Diese Auslegung entspricht der Rechtsprechung des BFH zum Kinderfreibetrag, wonach bei einer nur für einen Teil des Kalenderjahres bestehenden unbeschränkten Einkommensteuerpflicht nach § 1 Abs. 1 Satz 1 EStG der Kinderfreibetrag nur für diejenigen Monate zu berücksichtigen ist, in denen die unbeschränkte Steuerpflicht bestanden hat (Urteil vom 14. Oktober 2003 VIII R 111/01, Sammlung der Entscheidungen des Bundesfinanzhofs 2004, 331). Die Rechtslage beim Kinderfreibetrag ist identisch mit der beim Kindergeld. Kinderfreibetrag wie Kindergeld sollen (alternativ) die durch Kinder bedingten finanziellen Belastungen von der Besteuerung freistellen. Dabei gilt sowohl für den Kinderfreibetrag (§ 32 Abs. 6 Satz 1 und Satz 5 EStG) als auch für das Kindergeld (§ 66 Abs. 1 EStG) das Monatsprinzip, d. h. Kinderfreibetrag bzw. Kindergeld werden nur für die Monate gewährt, in denen die gesetzlichen Voraussetzungen erfüllt sind (§ 32 Abs. 1 bis 5 EStG für den Kinderfreibetrag; §§ 62 ff. EStG für das Kindergeld). Dieses Monatsprinzip gebietet es, die unbeschränkte Einkommensteuerpflicht nach § 1 Abs. 3 EStG, auch wenn sie steuerlich zu einer Veranlagung für ein Kalenderjahr führt, kindergeldrechtlich auf den Zeitraum des Bezugs inländischer Einkünfte zu begrenzen, d. h. die Kindergeldberechtigung davon abhängig zu machen (so bereits Senatsurteile vom 16. März 2010 10 K 1829/09 Kg, juris; vom 27. April 2010 10 K 3402/08 Kg, juris, und vom 2. November 2010 10 K 1301/10 Kg, juris; ebenso Finanzgericht Düsseldorf, Urteile vom 13. Juli 2011 15 K 1404/08 Kg, Entscheidungen der Finanzgerichte 2011, 1811; 15 K 4669/07 Kg, juris; 15 K 1821/08 Kg, juris; 15 K 1011/09 Kg, juris; 15 K 2319/09 Kg, juris; 15 K 16/11 Kg, juris, und 15 K 206/11 Kg, juris, unter Hinweis darauf, dass der Steuerpflichtigen nach § 1 Abs. 3 EStG nicht mit seinem (Jahres-) Welteinkommen, sondern nur mit den während der unbeschränkten Einkommensteuerpflicht gemäß § 1 Abs. 3 EStG erzielten inländischen Einkünften der Besteuerung unterliegt).

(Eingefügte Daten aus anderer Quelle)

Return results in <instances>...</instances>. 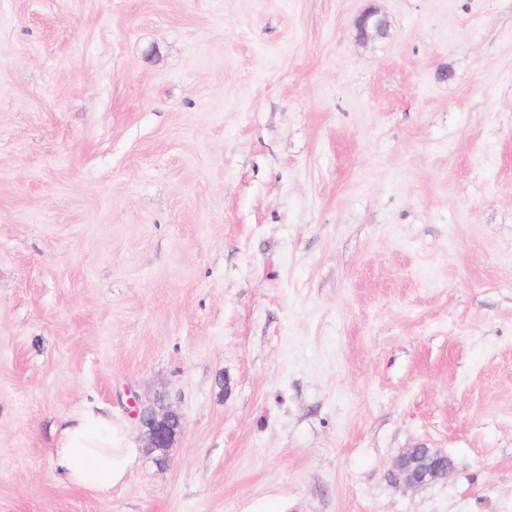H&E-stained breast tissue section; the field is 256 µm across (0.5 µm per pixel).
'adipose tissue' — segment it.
<instances>
[{"instance_id":"adipose-tissue-1","label":"adipose tissue","mask_w":512,"mask_h":512,"mask_svg":"<svg viewBox=\"0 0 512 512\" xmlns=\"http://www.w3.org/2000/svg\"><path fill=\"white\" fill-rule=\"evenodd\" d=\"M142 453L124 424L92 404L64 419L51 463L64 483L100 494L123 485Z\"/></svg>"}]
</instances>
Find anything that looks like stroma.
<instances>
[{
	"label": "stroma",
	"mask_w": 512,
	"mask_h": 512,
	"mask_svg": "<svg viewBox=\"0 0 512 512\" xmlns=\"http://www.w3.org/2000/svg\"><path fill=\"white\" fill-rule=\"evenodd\" d=\"M259 507L512 512V0H0V512ZM142 453L124 424L112 420L105 406L92 404L64 419L51 463L64 483L100 494L123 485ZM135 416L138 417L146 441L145 448L151 452H160L164 456L185 428L181 415L171 409L160 412L152 408L138 410L137 407ZM454 469L453 460L435 448H406L392 463L391 478L418 488L445 480Z\"/></svg>",
	"instance_id": "1"
}]
</instances>
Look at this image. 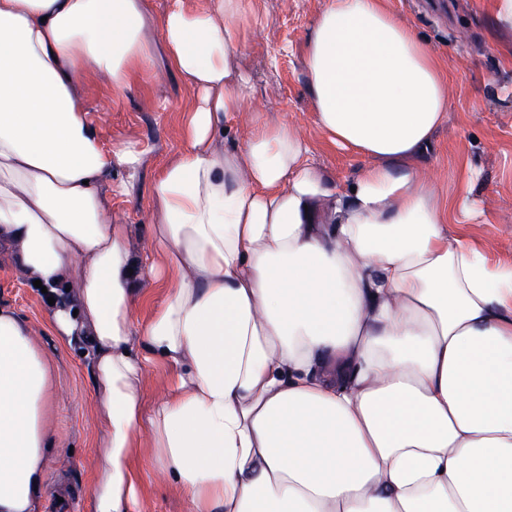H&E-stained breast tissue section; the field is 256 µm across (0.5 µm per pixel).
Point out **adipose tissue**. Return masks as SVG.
Returning a JSON list of instances; mask_svg holds the SVG:
<instances>
[{"mask_svg": "<svg viewBox=\"0 0 512 512\" xmlns=\"http://www.w3.org/2000/svg\"><path fill=\"white\" fill-rule=\"evenodd\" d=\"M252 16L253 0H0V262L46 286V327L94 383L93 512H135L146 453L187 512H512V262L463 230L469 175L448 196L413 165L448 116L447 61L389 0H323L304 68L326 141L360 161L338 188L254 108ZM167 70L184 147L149 187L141 257L112 199L145 152L102 143L81 86L91 72L122 97ZM145 276L164 295L140 321ZM155 362L173 376L148 407ZM51 388L0 304V512L38 510Z\"/></svg>", "mask_w": 512, "mask_h": 512, "instance_id": "obj_1", "label": "adipose tissue"}]
</instances>
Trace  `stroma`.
Returning a JSON list of instances; mask_svg holds the SVG:
<instances>
[{
  "label": "stroma",
  "instance_id": "1",
  "mask_svg": "<svg viewBox=\"0 0 512 512\" xmlns=\"http://www.w3.org/2000/svg\"><path fill=\"white\" fill-rule=\"evenodd\" d=\"M321 0H256L257 20L240 55L254 96L267 116L296 128L312 148L311 159L330 184L345 187L357 161L341 149L324 147L303 65V42ZM404 21L448 60L449 110L431 146L414 163L438 176L442 192L455 190L454 175H472L477 217L467 225L471 241L491 258L512 261V29L495 25L487 0H391ZM186 102L182 81L156 82L136 74L128 96L95 115L104 145L139 144L146 151L132 198L112 201L121 223L130 225V248L148 243L153 205L148 188L182 146L177 113ZM0 302L10 304L39 333L53 368L48 431L57 445L47 459V487L39 512H88L89 476L96 460L94 387L83 359L58 344L44 325V302L16 272L0 269ZM144 492L138 512H185L171 483L143 461Z\"/></svg>",
  "mask_w": 512,
  "mask_h": 512
}]
</instances>
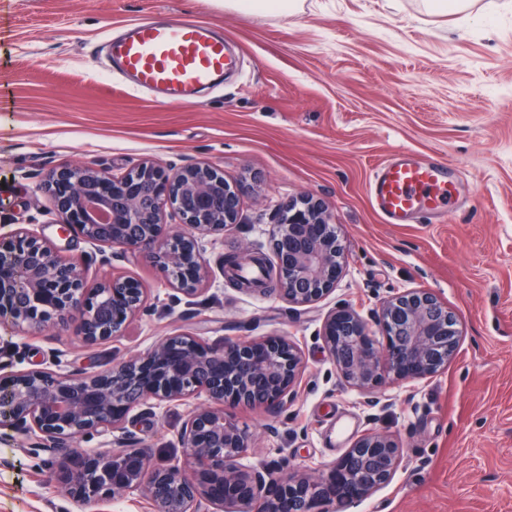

Damit besteht für die Zeiten, in denen der Kläger keine Einkünfte i. S. von § 49 EStG erzielt hat, also die Zeiträume, in denen er in Deutschland nicht erwerbstätig war, keine unbeschränkte Einkommensteuerpflicht nach § 1 Abs. 3 EStG und damit auch keine Kindergeldberechtigung nach § 62 Abs. 1 Nr. 2 Buchstabe b EStG.
Die Kostenentscheidung beruht auf § 135 Abs. 1 FGO.
Die Revision war nach § 115 Abs. 2 Nr. 1 und 2 FGO zuzulassen. Eine höchstrichterliche Entscheidung dazu, ob § 1 Abs. 3 EStG ungeachtet der Regelung in § 66 EStG allein aufgrund der Bestimmung des § 62 Abs. 1 Nr. 2 Buchstabe b EStG anspruchserweiternd wirkt, liegt nicht vor. Diese Rechtsfrage ist allerdings in einer Vielzahl kindergeldrechtlicher Verfahren von Bedeutung.
Die Entscheidung ergeht nach § 90a Abs. 1 FGO durch Gerichtsbescheid, weil der Sachverhalt zwischen den Beteiligten nicht umstritten ist, die Entscheidung vielmehr allein von der Beantwortung der dargestellten Rechtsfrage abhängt.